A movimentação nos bastidores da sucessão presidencial de 2026 já revela uma disputa estratégica entre o presidente Luiz Inácio Lula da Silva (PT) e o senador Flávio Bolsonaro (PL) pelo apoio dos governadores. Levantamento divulgado pelo portal Poder360 indica que Lula, neste momento, reúne o maior número de chefes de Executivos estaduais ao seu lado. Já o campo bolsonarista aparece com vantagem quando o critério é o peso eleitoral dos Estados envolvidos.
Hoje, Lula conta com o apoio de 12 governadores, responsáveis por unidades da federação que somam cerca de 53 milhões de eleitores. No grupo ligado a Flávio Bolsonaro, são cinco governadores declaradamente alinhados, mas que governam Estados com aproximadamente 57,3 milhões de eleitores. Outro dado relevante é que todos esses cinco gestores apresentam índices de aprovação superiores a 50%. No caso do presidente, nove dos 12 aliados também ultrapassam essa marca de aprovação.

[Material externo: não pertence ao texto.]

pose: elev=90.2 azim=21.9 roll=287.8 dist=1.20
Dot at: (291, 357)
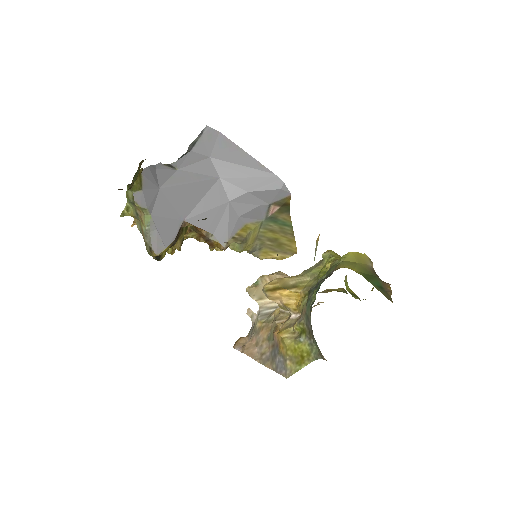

A base lulista é composta majoritariamente por governadores do PT, PSB e MDB, concentrados sobretudo no Nordeste e no Norte, em Estados como Bahia, Ceará, Maranhão, Pará e Pernambuco — regiões tradicionalmente alinhadas ao campo da esquerda. Lula também soma apoio no Espírito Santo.
Já Flávio Bolsonaro tem palanque consolidado no Distrito Federal, Mato Grosso, Rio de Janeiro, Santa Catarina e São Paulo — este último o maior colégio eleitoral do país, governado por Tarcísio de Freitas (Republicanos), nome de destaque no campo conservador e frequentemente citado como possível presidenciável.
Além desses cinco Estados, outros oito governadores demonstram tendência de alinhamento ao projeto bolsonarista, embora ainda sem anúncio formal. Estão nessa lista Amazonas, Mato Grosso do Sul, Minas Gerais, Rondônia, Roraima, Goiás, Paraná e Tocantins. Interlocutores afirmam que as articulações seguem em curso e que novos apoios podem ser oficializados ao longo dos próximos meses.
O cenário pode se alterar no segundo turno. A projeção é que Flávio consiga ampliar sua base para até 13 governadores, enquanto Lula manteria os atuais 12. Dois gestores ainda não sinalizaram posição para uma eventual segunda etapa da disputa: Eduardo Leite (PSD), do Rio Grande do Sul, e Gladson Cameli (PP).
Minas Gerais surge como peça-chave nesse tabuleiro. Com cerca de 16 milhões de eleitores, é o segundo maior colégio eleitoral do Brasil e historicamente funciona como termômetro nacional — nenhum presidente foi eleito desde a redemocratização sem vencer no Estado. O governador Romeu Zema (Novo) tende a apoiar o campo conservador, mas Lula tenta articular a candidatura do ex-presidente do Senado Rodrigo Pacheco (PSD) ao governo mineiro, numa estratégia para ampliar influência na região.
Outro fator que impactará o mapa eleitoral é a possível saída de pelo menos 11 governadores para disputar o Senado em 2026. Entre os nomes cotados estão Helder Barbalho (MDB) e Fátima Bezerra (PT), no campo lulista; além de Ibaneis Rocha (MDB), Cláudio Castro (PL) e Mauro Mendes (União Brasil), mais alinhados ao bolsonarismo.
No Rio de Janeiro, a situação é ainda mais delicada. Caso Cláudio Castro confirme candidatura ao Senado, o Estado poderá enfrentar uma eleição indireta na Assembleia Legislativa, já que o governador não possui vice.
O jogo de alianças está apenas começando, mas o retrato atual mostra dois movimentos distintos: Lula lidera em quantidade de governadores, enquanto Flávio Bolsonaro avança em território eleitoralmente mais robusto. A disputa pelos palanques estaduais promete ser um dos principais capítulos da corrida presidencial de 2026.